Written for 52 Ancestors in 52 Weeks challenge at No Story Too Small.

Copyright © 2014 Andrea Musgrove Perisho

 

Moses Musgrave (1770-1831) and his son Enos Musgrave (1812-1883)

 

  Moses Musgrave 1770-1831

 

Moses Musgrave was the second child and first son of Samuel and Elizabeth Musgrave’s twelve children. He was born in Pennsylvania, married in Nancy Hamilton of West Virginia and later resided in Ohio where all of his children were born, except for daughter Nancy. He was a surveyor. The family later moved to Indiana where Moses made his home until his death at the age of 61. He died in Lawrenceburg, Dearborn County, Indiana in 1831. Moses appeared to be a larger man than his father. His hair was dark, whether red or brunette, we can not say. He had a beard and neatly trimmed sideburns, deep set eyes and the typical Musgrave straight nose. Nancy, his wife was a small woman, with an abundance of hair, that could easily be worn on top of her head. She was a pretty lady and looked to be loving and generous. His estate was settled on November 11, 1833 with son-in-law Samuel B. Wood as administrator. After all debts were paid, Enos, John and Elizabeth (Betsey) Musgrave received $2.10 each.  

  

Enos Musgrove 1812-1883
Enos Musgrove 1812-1883

Moses’ son Enos was more adventurous than his father. He ran a flatboat up and down the Ohio and Mississippi Rivers. He bought merchandise in Philadelphia and other large cities, then took it down the rivers to Louisiana to sell. According to his grandson, William Walker Musgrove, on one such trip Enos stopped at a place where slaves were being sold. A black man looked down at Enos and said “Massa, won’t you buy me?” Enos obliged, but as he couldn’t take him back to Indiana, he let a plantation owner have him. It is believed that the black man later did serve Enos.

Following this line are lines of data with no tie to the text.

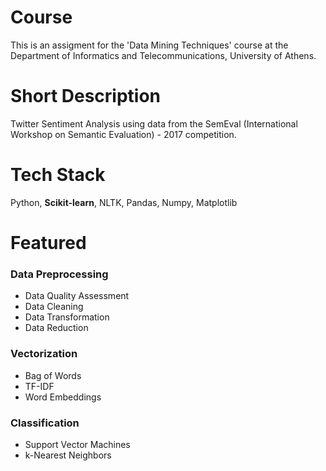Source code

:# Course

This is an assigment for the 'Data Mining Techniques' course at the Department of Informatics and Telecommunications, University of Athens.

# Short Description

Twitter Sentiment Analysis using data from the SemEval (International Workshop on Semantic Evaluation) - 2017 competition.

# Tech Stack

Python, **Scikit-learn**, NLTK, Pandas, Numpy, Matplotlib

# Featured

### Data Preprocessing
- Data Quality Assessment
- Data Cleaning
- Data Transformation
- Data Reduction

### Vectorization
- Bag of Words
- TF-IDF
- Word Embeddings

### Classification
- Support Vector Machines
- k-Nearest Neighbors
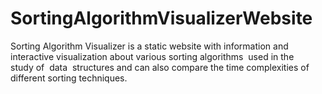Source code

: # SortingAlgorithmVisualizerWebsite
Sorting Algorithm Visualizer is a static website with information and interactive visualization about various sorting algorithms  used in the study of  data  structures and can also compare the time complexities of different sorting techniques.
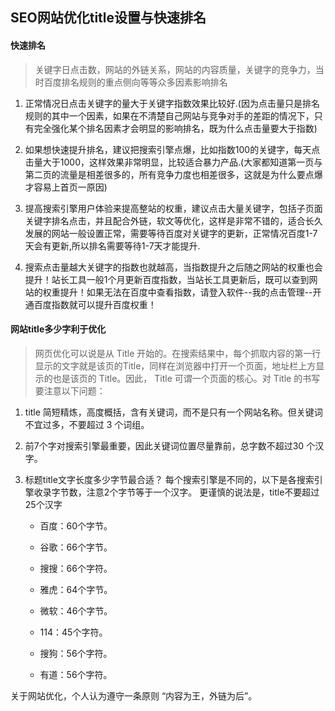 ## SEO网站优化title设置与快速排名

#### 快速排名

> 关键字日点击数，网站的外链关系，网站的内容质量，关键字的竞争力，当时百度排名规则的重点侧向等等众多因素影响排名

1. 正常情况日点击关键字的量大于关键字指数效果比较好.(因为点击量只是排名规则的其中一个因素，如果在不清楚自己网站与竞争对手的差距的情况下，只有完全强化某个排名因素才会明显的影响排名，既为什么点击量要大于指数)

2. 如果想快速提升排名，建议把搜索引擎点爆，比如指数100的关键字，每天点击量大于1000，这样效果非常明显，比较适合暴力产品.(大家都知道第一页与第二页的流量是相差很多的，所有竞争力度也相差很多，这就是为什么要点爆才容易上首页一原因)

3. 提高搜索引擎用户体验来提高整站的权重，建议点击大量关键字，包括子页面关键字排名点击，并且配合外链，软文等优化，这样是非常不错的，适合长久发展的网站一般设置正常，需要等待百度对关键字的更新，正常情况百度1-7天会有更新,所以排名需要等待1-7天才能提升.

4. 搜索点击量越大关键字的指数也就越高，当指数提升之后随之网站的权重也会提升！站长工具一般1个月更新百度指数，当站长工具更新后，既可以查到网站的权重提升！如果无法在百度中查看指数，请登入软件--我的点击管理--开通百度指数就可以提升百度权重！

#### 网站title多少字利于优化

> 网页优化可以说是从 Title 开始的。在搜索结果中，每个抓取内容的第一行显示的文字就是该页的Title，同样在浏览器中打开一个页面，地址栏上方显示的也是该页的 Title。因此， Title 可谓一个页面的核心。对 Title 的书写要注意以下问题：

1. title 简短精炼，高度概括，含有关键词，而不是只有一个网站名称。但关键词不宜过多，不要超过 3 个词组。 

2. 前7个字对搜索引擎最重要，因此关键词位置尽量靠前，总字数不超过30 个汉字。 

3. 标题title文字长度多少字节最合适？ 每个搜索引擎是不同的，以下是各搜索引擎收录字节数，注意2个字节等于一个汉字。 更谨慎的说法是，title不要超过25个汉字

    * 百度：60个字节。 

    * 谷歌：66个字节。

    * 搜搜：66个字符。 

    * 雅虎：64个字节。 

    * 微软：46个字节。 

    * 114：45个字符。 

    * 搜狗：56个字符。 

    * 有道：56个字符。

关于网站优化，个人认为遵守一条原则 “内容为王，外链为后”。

 On September 15, 1833, Enos married Amanda Leming (Lemon). She was twenty years old, born on October 23, 1813 in New Jersey. They had four children, all born in Lawrenceburg, Indiana – William Tate, born in 1836; Helen M, born in 1838; Thomas J., born in 1840 and Henry born in 1844.

Between 1850-1860, they moved to Spencer County, Indiana, where they farmed and owned land about two miles south of Dale, Indiana. (In 1960, great granddaughters Norma Musgrove Craig and Emma Musgrove Medcalf visited this place. At that time, the old family barn was still standing.)

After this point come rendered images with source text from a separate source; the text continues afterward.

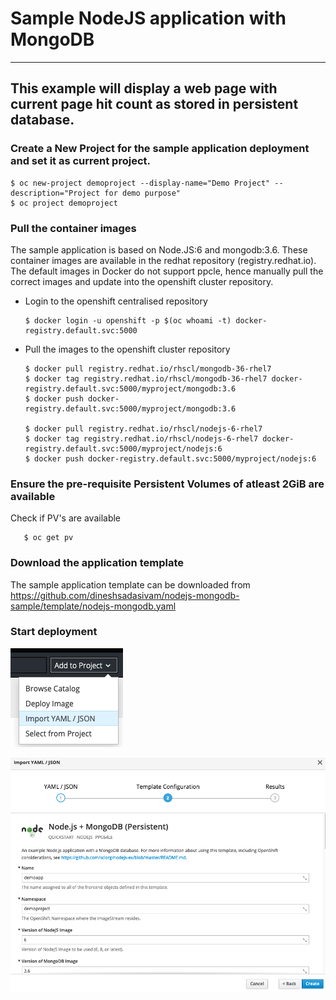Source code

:
# Sample NodeJS application with MongoDB 
--------------------------------------------------
## This example will display a web page with current page hit count as stored in persistent database.

### Create a New Project for the sample application deployment and set it as current project.
   
    $ oc new-project demoproject --display-name="Demo Project" --description="Project for demo purpose"
    $ oc project demoproject

### Pull the container images
The sample application is based on Node.JS:6 and mongodb:3.6. These container images are available in the redhat repository (registry.redhat.io). The default images in Docker do not support ppcle, hence manually pull the correct images and update into the openshift cluster repository.

 - Login to the openshift centralised repository
 
       $ docker login -u openshift -p $(oc whoami -t) docker-registry.default.svc:5000

    
 - Pull the images to the openshift cluster repository    

       $ docker pull registry.redhat.io/rhscl/mongodb-36-rhel7
       $ docker tag registry.redhat.io/rhscl/mongodb-36-rhel7 docker-registry.default.svc:5000/myproject/mongodb:3.6
       $ docker push docker-registry.default.svc:5000/myproject/mongodb:3.6
       
       $ docker pull registry.redhat.io/rhscl/nodejs-6-rhel7
       $ docker tag registry.redhat.io/rhscl/nodejs-6-rhel7 docker-registry.default.svc:5000/myproject/nodejs:6
       $ docker push docker-registry.default.svc:5000/myproject/nodejs:6

### Ensure the pre-requisite Persistent Volumes of atleast 2GiB are available
Check if PV's are available

       $ oc get pv

### Download the application template
The sample application template can be downloaded from https://github.com/dineshsadasivam/nodejs-mongodb-sample/template/nodejs-mongodb.yaml 

### Start deployment
![alt text](https://raw.githubusercontent.com/dineshsadasivam/nodejs-mongodb-sample/master/pic/Import-yaml.png)


![alt text](https://raw.githubusercontent.com/dineshsadasivam/nodejs-mongodb-sample/master/pic/App-Deploy.png)

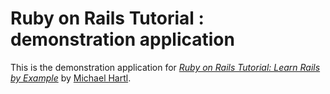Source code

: # Ruby on Rails Tutorial : demonstration application

This is the demonstration application for [*Ruby on Rails Tutorial: Learn Rails by Example*](http://railstutorial.org) by [Michael Hartl](http://michaelhartl.com).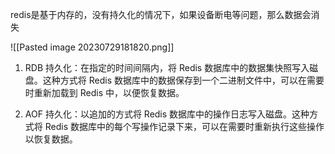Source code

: redis是基于内存的，没有持久化的情况下，如果设备断电等问题，那么数据会消失

![[Pasted image 20230729181820.png]]

1. RDB 持久化：在指定的时间间隔内，将 Redis 数据库中的数据集快照写入磁盘。这种方式将 Redis 数据库中的数据保存到一个二进制文件中，可以在需要时重新加载到 Redis 中，以便恢复数据。
    
2. AOF 持久化：以追加的方式将 Redis 数据库中的操作日志写入磁盘。这种方式将 Redis 数据库中的每个写操作记录下来，可以在需要时重新执行这些操作以恢复数据。

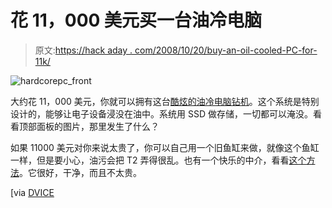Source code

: # 花 11，000 美元买一台油冷电脑

> 原文:[https://hack aday . com/2008/10/20/buy-an-oil-cooled-PC-for-11k/](https://hackaday.com/2008/10/20/buy-an-oil-cooled-pc-for-11k/)

![](../Images/c904fa5fdb9a3b118d7675f341cbbaea.png "hardcorepc_front")

大约花 11，000 美元，你就可以拥有这台[酷炫的油冷电脑钻机](http://dvice.com/archives/2008/10/ufolike_hardcor.php?p=0&cat=undefined#more)。这个系统是特别设计的，能够让电子设备浸没在油中。系统用 SSD 做存储，一切都可以淹没。看看顶部面板的图片，那里发生了什么？

如果 11000 美元对你来说太贵了，你可以自己用一个旧鱼缸来做，就像这个鱼缸一样，但是要小心，油污会把 T2 弄得很乱。也有一个快乐的中介，看看[这个方法](http://www.pugetsystems.com/submerged.php)。它很好，干净，而且不太贵。

[via [DVICE](http://dvice.com/archives/2008/10/ufolike_hardcor.php)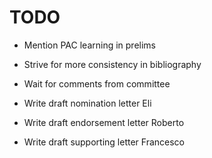 TODO
====

* Mention PAC learning in prelims 

* Strive for more consistency in bibliography

* Wait for comments from committee

* Write draft nomination letter Eli

* Write draft endorsement letter Roberto

* Write draft supporting letter Francesco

Enos, Amanda and their family belonged to the United Cumberland Presbyterian Church, which had been organized in May 8, 1841 by A.R. Downey. Before it was officially organized, it met in the home of Allen Medcalf. Early records show that twenty-four Musgraves were members of the church. Before the church was built, the people met in the home of Allen Metcalf.

In later years, a granddaughter of Enos went back to Indiana to see the old home place. It had been torn down and a modest home was in its place. A very kind black couple were living there, also an elderly grandmother who was so happy to be visited by her long ago “peoples” daughter. We believe she was the widow of the black slave Enos kept from the cruel men at the slave block.

Pictures show Enos had a full head of hair, even in his old age. He had a small beard, but full side-burns. The Musgrave straight nose and the same piercing eyes are clear in the pictures. He was a full-figured man and not too tall. Amanda was fairly tall for a lady and carried her extra weight gracefully. Her hair was worn, parted in the center with a bun on her neck. She looked to be a no-nonsense great-grandmother.

One of Enos’s sons was William Tate Musgrave/Musgrove. See the Civil War section for more information on William Tate.

 Sources:

“The American Family Musgrove,” by Richard Graham Musgrove.

The genealogical research of Norma Ennis Musgrove Craig and her sister, Beulah Musgrove Berryman were extensively quoted.